Bismillah
"Sebuah keanehan terjadi saat terakhir ibunya Arini mengelus perut anakku yang membuncit. Ia bertingkah biasa seperti ibu-ibu pada umumnya, mengelus dan mengucapkan doa. Ternyata semua itu hanya kedok belaka. Malamnya Sinta mengeluh sakit perut, wajahnya berubah pucat dan tak lama ia menghembuskan nafas terakhir nya. Disaat itu tak sengaja mataku mengarah ke jendela. Di sana nampak wajah ibu Arini sedang tersenyum puas dan begitu melihatku, ia terbang menuju rumahnya,"
"Selama ini aku berpura-pura tak tahu. Namun, di hatiku menyimpan dendam yang membara. Tak akan lekang dimakan usia. Itulah mengapa aku begitu gencar untuk menolongmu, aku mohon kau bisa membalaskan dendamku!" pinta si Ibu warung dengan berderai airmata.
"Baik, Bu! kekejaman mereka harus segera kita hentikan!" jawabku dengan mengangguk setuju.
"Mari kita susun rencana, nanti malam kita laksanakan rencana itu!" ajak Ibu warung.
***
Malam hari ketika semua orang sudah tertidur, dengan perasaan sedikit was-was aku melangkah mengendap-endap menuju rumah Arini, membawa penangkal bawang putih agar Arini tak mencium keberadaanku.
Suasana gelap tanpa bintang dan bulan. Mendung menggelayut di langit malam. Angin semilir dingin menusuk hingga ke tulang. Kilatan cahaya di langit menambah suasana angker. Bunyi menggelegar memecah langit membuat diriku terkadang bergidik, ragu.
Ku tatap rumah Arini dari jauh, takut jikalau Arini tiba-tiba datang dengan kepala dan ususnya. Aku masih sangat trauma melihat jeroannya yang menggantung, membuat perutku mual dan ingin muntah.
Suasana rumah tampak sangat sepi. Seperti tak ada aktifitas di sana. Kemungkinan semua dalam keadaan terlelap.
Seraya mengendap, kulangkahkan kaki menuju jendela kamar Arini. Samar kulihat Arini sedang tertidur pulas. Tak nampak sesuatu yang mencurigakan. Lama ku perhatikan sekitar satu jam, kakiku pun sudah sangat pegal. Tiba-tiba ...
Arini bangun dan beranjak dari peraduannya. Ia melangkah menuju pintu, ia kemudian berdiri di belakang pintu dan menghadap ke arahku.

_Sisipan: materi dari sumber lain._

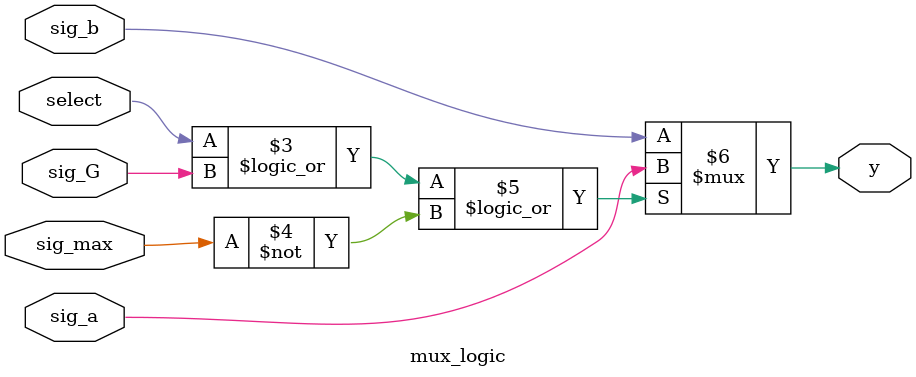
<source format=sv>


//組合邏輯綜合: 無反饋, 完整的case/if-else, 無時間控制# @ wait
module mux_logic(output y,
                input select, sig_G, sig_max, sig_a, sig_b);
    
    assign y = (select==1)||(sig_G==1)||(sig_max==0) ? sig_a : sig_b;

endmodule
</source>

Beruntung sepertinya ia tak tau kehadiranku , karena kepalaku merunduk, hanya sebagian kepala yang nampak samar.
Ku lihat Arini komar-kamit seperti membaca mantra. Kepalanya kemudian memutar dan bergerak ke kiri dan ke kanan. Ku dengar dengan sangat jelas bunyi seperti tulang yang patah.
Kretek! Kretek!
Tak lama mata Arini berubah merah seperti darah, ia mengerang. Tubuhnya bergetar hebat. Dan kemudian ....
Wuzzzzzzz!
Kepala Arini terlepas beserta usus dan jeroannya. Di dekat hatinya nampak sinar seperti lampu led berwarna merah kerlap-kerlip.
Kepala itu mengambang mencari celah. Aku menutup mulut tatkala kepala Arini terbang melesat di atas kepalaku. Jantungku rasanya berhenti berdenyut melihat pemandangan ngeri di depan mataku.
Kepala Arini terbang melayang melesat membelah langit malam. Ia terbang tinggi entah kemana. Tubuhnya ia biarkan begitu saja teronggok di belakang pintu.
Ada perasaan ngeri melihat tubuh tanpa kepala itu di depan mataku. Namun, sesuai perjanjian aku dan ibu warung, maka aku harus...
Dengan sedikit keahlianku, perlahan ku jebol paksa jendela kamar Arini. Perlahan namun pasti, jendela itu terbuka tanpa mengeluarkan suara. Aku dengan leluasa masuk ke dalam kamar.
Kaki berjinjit mendekati tubuh tanpa kepala yang kini bersandar di pintu. Kuperhatikan tubuh itu dengan seksama. Amat mengerikan. Tubuh itu utuh tapi dengan kepala yang terpenggal, tengah lehernya berongga.